To paraphrase the adverts for Berocca effervescent vitamineral supplements that periodically spring up on UK television screens, “Your system, but on a really good day!” This is why you are faced with a system review without a system, because Pico’s effect is convergent. Systems with a spot of brightness are slightly less bright. Those that are a little lead-footed get a little faster and tighter. Siblant loudspeakers don’t focus on the sibilance as much as they used to.

This applies across the board. Although many systems are ‘mostly good’, few are ‘all good’, and most could do with some subtle rebalancing in a way. Whether it’s to get rid of that slight upper bass thickness, giving the soundstage a little bit more separation, or increasing the overall detail levels slightly, most of our systems need a tune up at times. And that’s precisely what Pico boxes offer.

How profound you find the change brought about from Pico boxes seems in part dependent on the perception of the user.
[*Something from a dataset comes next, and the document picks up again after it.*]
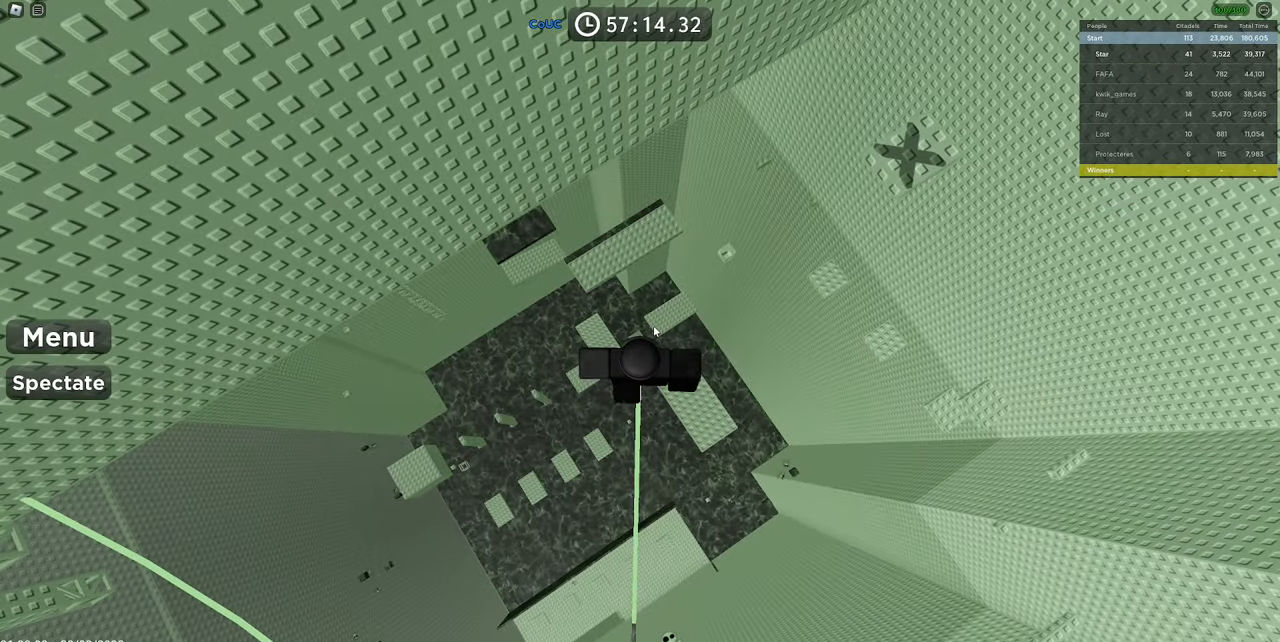
{"keys": [], "mouse": ["right"], "events": [[183, "w", "down"], [283, "w", "up"]]}
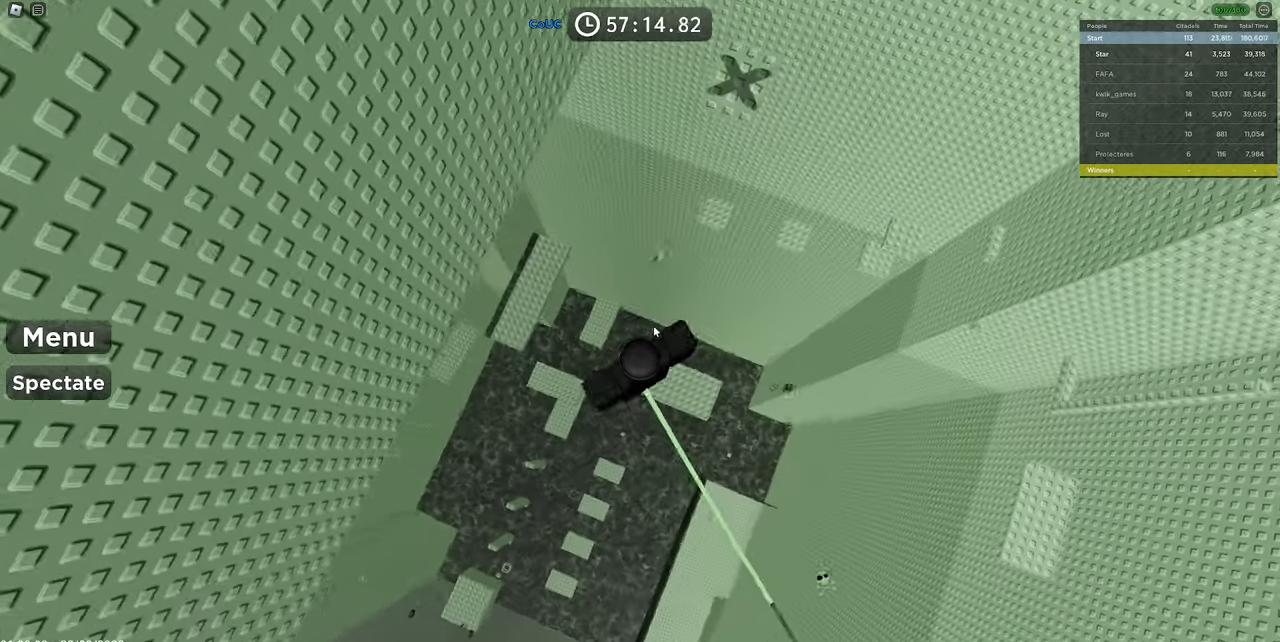
{"keys": ["w"], "mouse": ["right"], "events": [[50, "w", "down"], [100, "space", "down"], [200, "w", "up"], [250, "space", "up"], [433, "w", "down"]]}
In a way, the action is a little like a drug that has an effect stronger than placebo, but its effect is moderated by the user’s belief in the efficacy of the drug. This sounds impossible, but is commonly considered to be how diazepam works. Some will hear huge differences in using Pico boxes, some will hear ‘nuanced’ differences, but most will hear differences unless they are resolutely determined not to.

 

What you may need to do after spending some time listening to the Pico boxes in place, and especially if you use them with the Jayas, is reposition your loudspeakers. This is because the Vertex AQ effect is frequently one of letting your system work unconstrained; not held back by the amplifier’s grip (or lack thereof) on the bass drivers, or the drivers interaction with room and system. You may find you end up bringing your loudspeakers slightly further into the room, as if the room can suddenly ‘handle’ a little more bass energy.

This adjustment to the speaker position for optimum bass can make the Vertex AQ overall re-thinking process seem fundamentally at odds with some people’s system design criteria. Some will come to terms with this and discover in the process that they had gone off on an audiophile tangent some years previously. Others will find the process too disruptive.

It might sound counter-intuitive, but spending money on devices like Pico and Jaya could save you money elsewhere. The Vertex AQ approach largely does away with component upgrades, and endless tonal ‘patching up’ from using cables as tone controls. Eventually, of course, you will end up changing electronic components or loudspeakers in the system, but with this approach firmly locked into your noodle, the chances of making yet another series of poor decisions are minimised. You can still upgrade, but you upgrade less, and you upgrade wisely. In the process, you might spend a lot on Vertex AQ and Leading Edge products, but this should all cost less than rebuilding your system over and over again.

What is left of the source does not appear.